- From: Doug Daniels <rainking@rice.edu>
- Date: Sun, 17 Nov 2002 11:57:01 -0600
- To: www-annotation@w3.org
Matthew Wilson and I were thinking about the way we locate strings
inside DOM elements. Currently, both Annozilla and Amaya use the four
argument variant of the XPointer string-range function. For a quick
refresher on string-range, see
http://www.w3.org/TR/2001/CR-xptr-20010911/#stringrange
Both Amaya and Annozilla opt to use a degenerate form of string-range,
which might better be described as "string-count". For the second
argument, the string to match, they always provide the empty string, "".
This matches everything in the string representation of the DOM Element
selected by the first argument. Then, they provide a start offset and a
length, thus uniquely identifying a substring within the DOM Element.
However, as Matthew pointed out, this method is quite fragile. Any
changes to the text of the DOM Element before the selected string make
the start value in an existing XPointer invalid. For example, assume we
have an XPointer that selects the first 'However' in this paragraph
using the empty-string four argument string-range. Now, if I add
another sentence to the beginning of the paragraph, I've completely
invalidated the XPointer. Even worse, it won't simply be orphaned, but
will select the wrong text entirely.
One way of solving this problem is to use the pattern-matching ability
of string-range. This would be the two-argument format of string-range
(omitting start and length), looking like
string-range(path to paragraph,"However"). In most cases, this seems
more robust against changes.
However, there is one problem. If you change a paragraph by adding a
similar phrase, you can confuse the XPointer. For example, if your old
paragraph was:
OLD:
I am a perfectly good paragraph. Hear me roar.
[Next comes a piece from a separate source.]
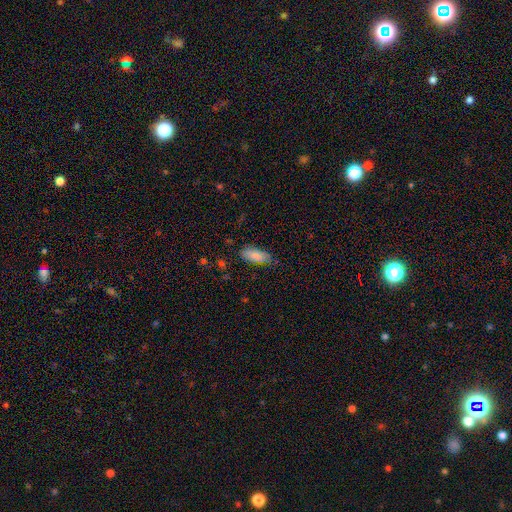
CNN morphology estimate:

and you defined a string-range XPointer to the word 'roar':
string-range(OLD's path, "roar")
and then, you change the paragraph to read:
NEW:
I am a perfectly good paragraph. I'm having a roaring good time
writing
this. Hear me roar.
Now, your old XPointer will return 2 locations--the 'roar' in the second
sentence *and* the 'roar' in the first sentence. It's impossible to
know which one to choose--using the simple heuristic of choosing the
first would be incorrect in this example.
Nevertheless, it seems to me that the pattern-matching string-range will
perform better in most cases than the simple string-counting Amaya and
Annozilla are doing now. Do other people feel the same, or not?
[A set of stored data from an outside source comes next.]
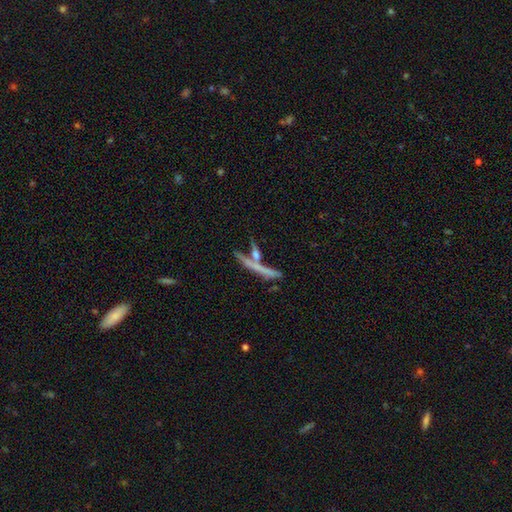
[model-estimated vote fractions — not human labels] Smooth or featured?
  - featured or disk: 49% *
  - smooth: 40%
  - star or artifact: 10%
Merging?
  - none: 54% *
  - merger: 30%
  - minor disturbance: 11%
  - major disturbance: 6%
Additionally, it's worth pointing out that Amaya (as of version 6.2)
didn't seem to be capable of resolving string-range XPointers that
required pattern matching. I don't think Amaya 6.4 will do it--it seems
to crash with an **irrecoverable error** whenever I try, which can't be
a good sign. Then again, a lot of annotations functionality seems to be
broken in 6.4...
Doug
Received on Sunday, 17 November 2002 12:57:57 UTC